Zoo Zajac opened in its current location on Nov. 17, 2004. A few months later, Guinness World Records paid a visit. Zoo Zajac was, at the time, two-thirds of its present size, still large enough to earn it the distinction of the biggest pet shop in the world. Zajac lives on the second floor in a modest apartment behind his office with his wife, Jutta, and a mother-daughter pair of dachshunds. "I had to help the mother give birth here on the living room table," he says. When Zajac is watching TV or relaxing in his hot tub, he's never more than a flight of stairs away from his animal collection, just like when he bred hamsters in his basement as a little boy.

In 2012, Zajac added a controversial mammal to his inventory. Animal rights activists picketed the store and called him greedy and irresponsible. More than 25,000 people sent a protest letter from PETA that included a cartoon of Zajac strangling the creature with a price tag around its neck. Zajac says he received multiple bomb and death threats. One pet food manufacturer withdrew its products from the store's shelves. Even the German Pet Trade & Industry Association didn't support him. Zoo Zajac had started selling puppies.

Zajac always sold dog food and supplies, but like all German pet shop owners, he'd stopped selling dogs themselves in the 1970s. He quit cats in 1985. People increasingly disapproved of the sale of the most affectionate species, and, despite Zoo Zajac's continual growth, it was hard to find sufficient space for cats and dogs in the store. Germany never legally prohibited their sale, but no other German pet shop was selling dogs when Zoo Zajac resumed in 2012. Zajac spent 800,000 euros on large kennels with heated floors and outdoor sections.

Today, Zoo Zajac is still the only pet store in Germany where you can buy a dog.
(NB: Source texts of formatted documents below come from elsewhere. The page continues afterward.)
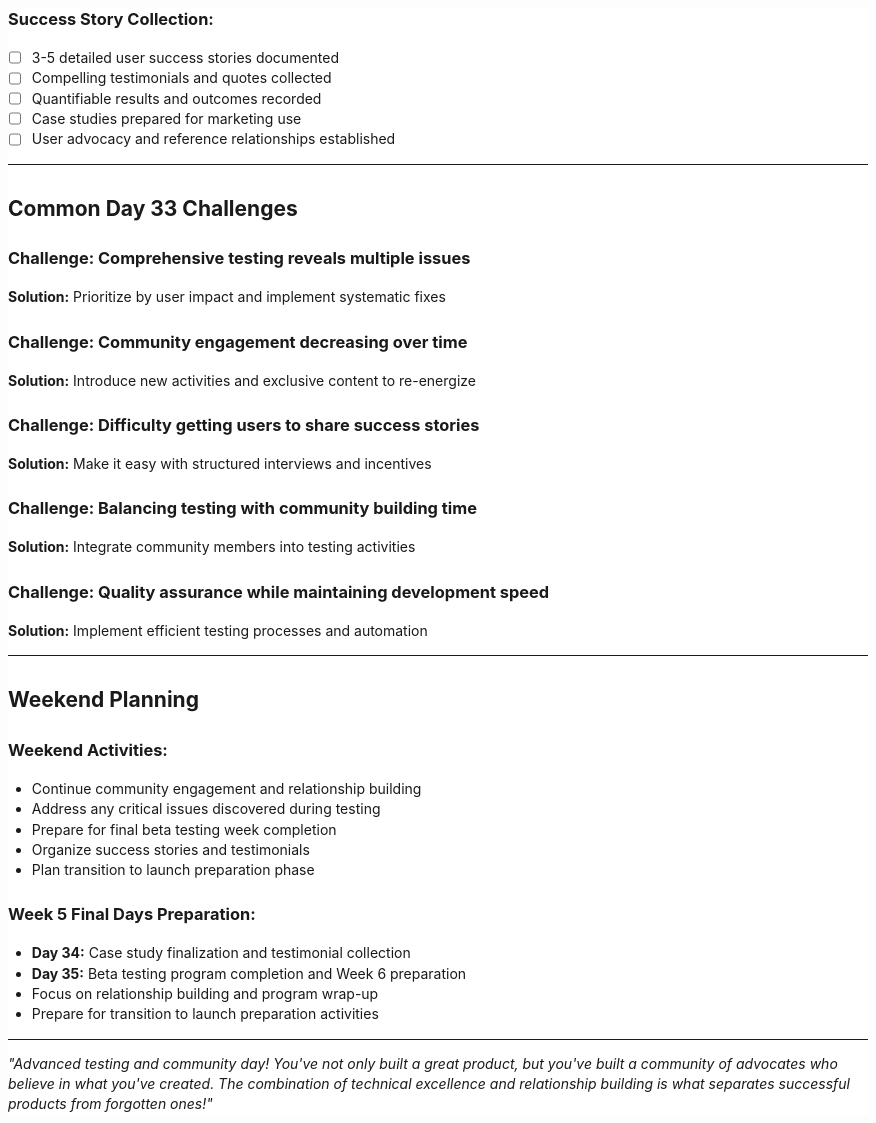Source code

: ### Success Story Collection:
- [ ] 3-5 detailed user success stories documented
- [ ] Compelling testimonials and quotes collected
- [ ] Quantifiable results and outcomes recorded
- [ ] Case studies prepared for marketing use
- [ ] User advocacy and reference relationships established

---

## Common Day 33 Challenges

### Challenge: Comprehensive testing reveals multiple issues
**Solution:** Prioritize by user impact and implement systematic fixes

### Challenge: Community engagement decreasing over time
**Solution:** Introduce new activities and exclusive content to re-energize

### Challenge: Difficulty getting users to share success stories
**Solution:** Make it easy with structured interviews and incentives

### Challenge: Balancing testing with community building time
**Solution:** Integrate community members into testing activities

### Challenge: Quality assurance while maintaining development speed
**Solution:** Implement efficient testing processes and automation

---

## Weekend Planning

### Weekend Activities:
- Continue community engagement and relationship building
- Address any critical issues discovered during testing
- Prepare for final beta testing week completion
- Organize success stories and testimonials
- Plan transition to launch preparation phase

### Week 5 Final Days Preparation:
- **Day 34:** Case study finalization and testimonial collection
- **Day 35:** Beta testing program completion and Week 6 preparation
- Focus on relationship building and program wrap-up
- Prepare for transition to launch preparation activities

---

*"Advanced testing and community day! You've not only built a great product, but you've built a community of advocates who believe in what you've created. The combination of technical excellence and relationship building is what separates successful products from forgotten ones!"*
The biggest question facing Zoo Zajac today may be whether it can outlive the man who built it. Zajac is just 60 years old, but he's not a paragon of health. He claims to have already died and been resuscitated on the operating table four times. The first three deaths came after he was stung by lionfish at Zoo Zajac, and the fourth happened during knee replacement surgery. He's entrusted 49 percent of the company to his eldest daughter, Katja Banaszak, who will run it when he's no longer able. "He always has extreme ideas," she says, with loving exasperation. "He wants to have penguins." Zajac thinks he can get them from a German zoo, but so far his daughter has persuaded him to hold off. Banaszak doesn't think the world's biggest pet shop needs penguins, or any other new animals. "It's big enough already."